There. Now my deep, dark secret Borders buying history is public knowledge.
This is what you get with "voluntary" agreements.
Where I live, I'm pretty certain this is not legal. Recently I heard a story about a company that went broke, and just put all employee records into the dumpster along with everything else when the company folded. The new tenants found the records in the dumpster and called a government agency who promptly sent someone out (on site in less than 1/2 hour), who then called police who sealed the area (the dumpster), and also called in a mobile shredding truck. Everyone stayed put while documents were shredded. Even bankrupt companies have to protect information. Agents for the bankrupt company are still legally on the hook. Where I live, information must either be protected from 3rd parties or destroyed. Its easy to start a bonfire or run a shredder (or hard disk wiper). Bankruptcy is no excuse. You might be broke, but its better than both broke and in jail. How is it that in the US, information collected in confidence can be sold? Why are privacy contracts so easily broken in the US? If a US state were to default on loans and have assets liquidated by (example:) China, would China get access to social security and military records of everyone within that state? I ask because the following US States and territories are officially bankrupt (in order of indebtedness): California, Michigan, New York, Pennsylvania, Ohio, Illinois, North Carolina, Indiana, New Jersey, Florida, Wisconsin, Texas, South Carolina, Kentucky, Missouri, Connecticut, Minnesota, Georgia, Nevada, Massachusetts, Virginia, Arkansas, Alabama, Colorado, Rhode Island, Idaho, Maryland, Kansas, Vermont, South Dakota, Tennessee, Virgin Islands, Delaware. If Barnes and Noble can do it, why not China?

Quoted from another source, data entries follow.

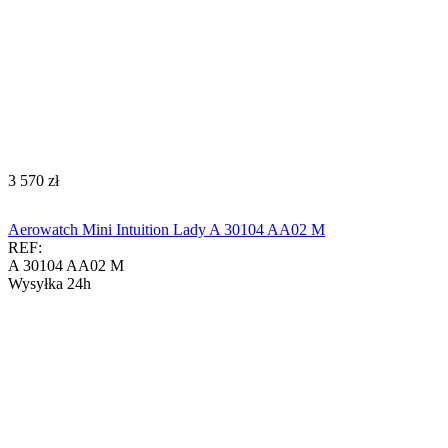
‍3 570‍
zł
Aerowatch Mini Intuition Lady A 30104 AA02 M
REF:
A 30104 AA02 M
Wysyłka 24h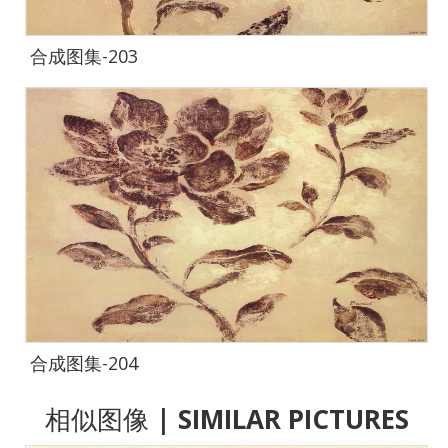
合成图集-203
合成图集-204
相似图像
| SIMILAR PICTURES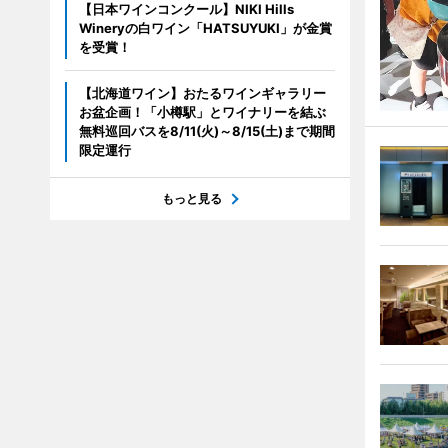
【日本ワインコンクール】NIKI Hills
Wineryの白ワイン「HATSUYUKI」が金賞
を受賞！
【北海道ワイン】おたるワインギャラリー
お盆企画！「小樽駅」とワイナリーを結ぶ
無料巡回バスを8/11(火)～8/15(土)まで期間
限定運行
もっと見る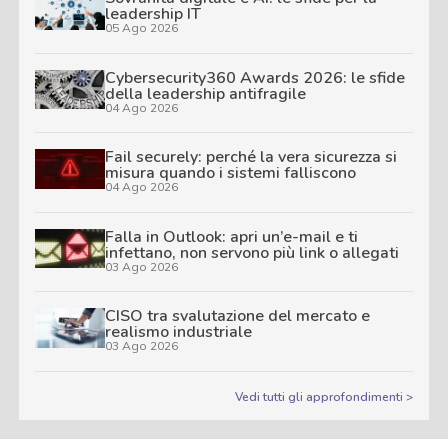
leadership IT
05 Ago 2026
Cybersecurity360 Awards 2026: le sfide
della leadership antifragile
04 Ago 2026
Fail securely: perché la vera sicurezza si
misura quando i sistemi falliscono
04 Ago 2026
Falla in Outlook: apri un’e-mail e ti
infettano, non servono più link o allegati
03 Ago 2026
CISO tra svalutazione del mercato e
realismo industriale
03 Ago 2026
Vedi tutti gli approfondimenti >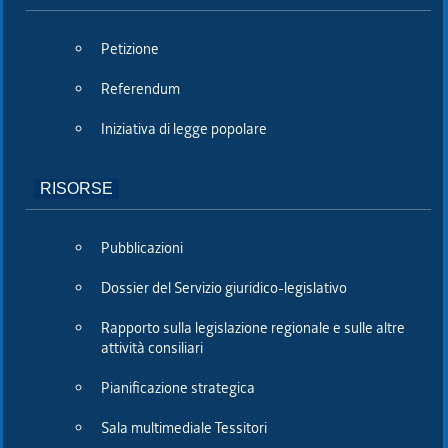
Petizione
Referendum
Pres. Zanin a congresso endometriosi a Udine
Iniziativa di legge popolare
RISORSE
Pubblicazioni
Dossier del Servizio giuridico-legislativo
Rapporto sulla legislazione regionale e sulle altre
attività consiliari
Pianificazione strategica
Pres. Zanin a Congresso nazionale endometriosi a Udine
Sala multimediale Tessitori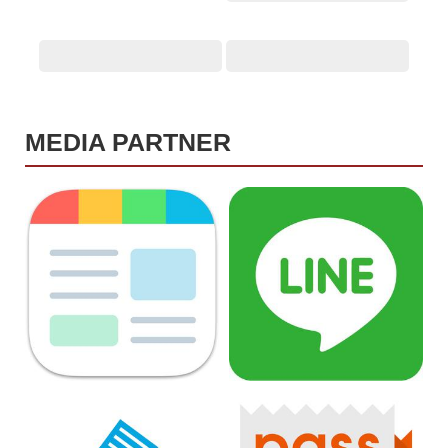
MEDIA PARTNER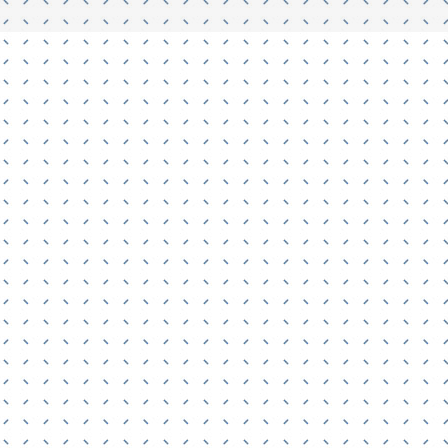
énagement d’une salle de sport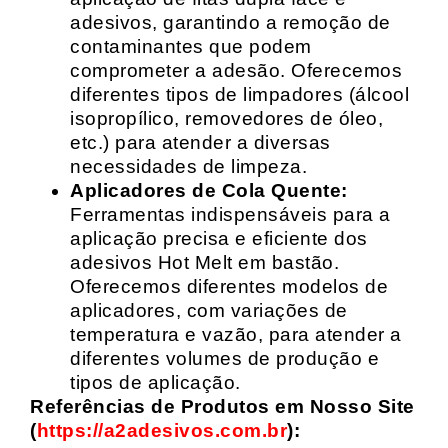
adesivos, garantindo a remoção de
contaminantes que podem
comprometer a adesão. Oferecemos
diferentes tipos de limpadores (álcool
isopropílico, removedores de óleo,
etc.) para atender a diversas
necessidades de limpeza.
Aplicadores de Cola Quente:
Ferramentas indispensáveis para a
aplicação precisa e eficiente dos
adesivos Hot Melt em bastão.
Oferecemos diferentes modelos de
aplicadores, com variações de
temperatura e vazão, para atender a
diferentes volumes de produção e
tipos de aplicação.
Referências de Produtos em Nosso Site
(
https://a2adesivos.com.br
):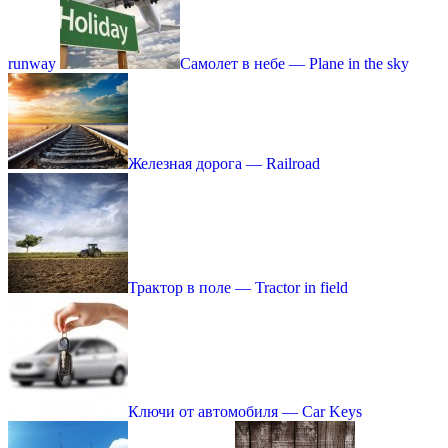
runway
Самолет в небе — Plane in the sky
Железная дорога — Railroad
Трактор в поле — Tractor in field
Ключи от автомобиля — Car Keys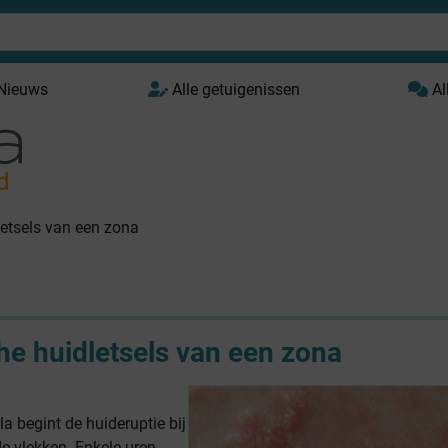
 Nieuws
Alle getuigenissen
Al
d
letsels van een zona
he huidletsels van een zona
lla begint de huideruptie bij
e vlekken. Enkele uren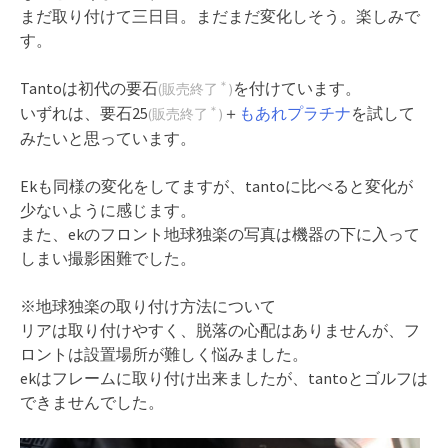
まだ取り付けて三日目。まだまだ変化しそう。楽しみで
す。
Tantoは初代の要石
を付けています。
＊
(販売終了
)
いずれは、要石25
＋
もあれプラチナ
を試して
＊
(販売終了
)
みたいと思っています。
Ekも同様の変化をしてますが、tantoに比べると変化が
少ないように感じます。
また、ekのフロント地球独楽の写真は機器の下に入って
しまい撮影困難でした。
※地球独楽の取り付け方法について
リアは取り付けやすく、脱落の心配はありませんが、フ
ロントは設置場所が難しく悩みました。
ekはフレームに取り付け出来ましたが、tantoとゴルフは
できませんでした。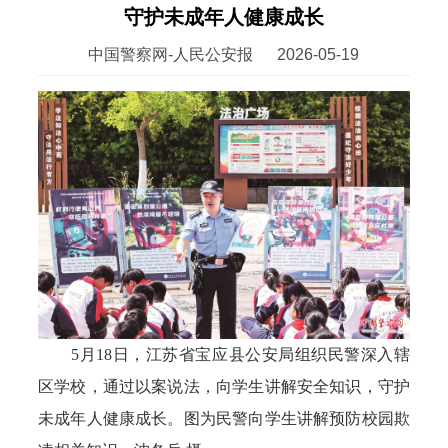
守护未成年人健康成长
中国警察网-人民公安报
2026-05-19
5月18日，江苏省宝应县公安局组织民警深入辖
区学校，通过以案说法，向学生讲解安全知识，守护
未成年人健康成长。图为民警向学生讲解预防校园欺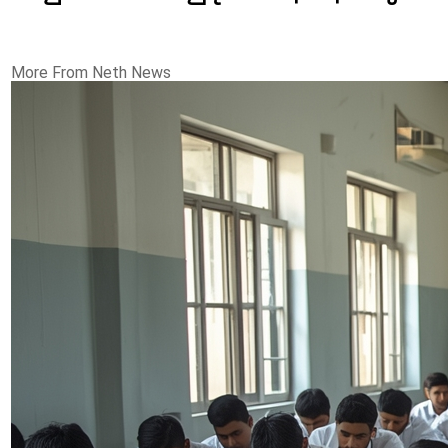
More From Neth News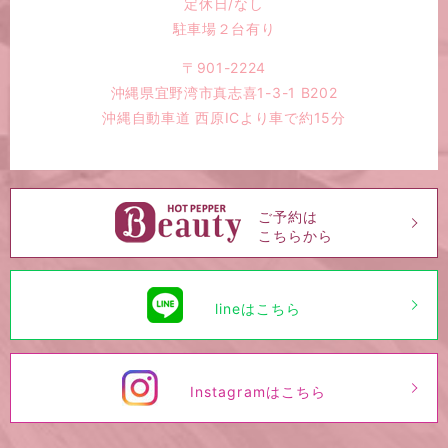
定休日/なし
駐車場２台有り
〒901-2224
沖縄県宜野湾市真志喜1-3-1 B202
沖縄自動車道 西原ICより車で約15分
ご予約は
こちらから
lineはこちら
Instagramはこちら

... I might get a buy one get one free coupon from B&N in the settlement. I wonder if it'll apply to Blu-Ray purchases as well?
mnem
A cynic? Isn't that where you wash the dishes?
This is just one of many reasons not to give personal information to business entities. It doesn't matter how many promises are made, or how good a relationship you have with them, or what contracts or legal cleverness you have going on, the fact remains that they have your information and they can be compromised even if they themselves take every possible action to prevent this.
The only way to not have this happen is to not supply the information in the first place.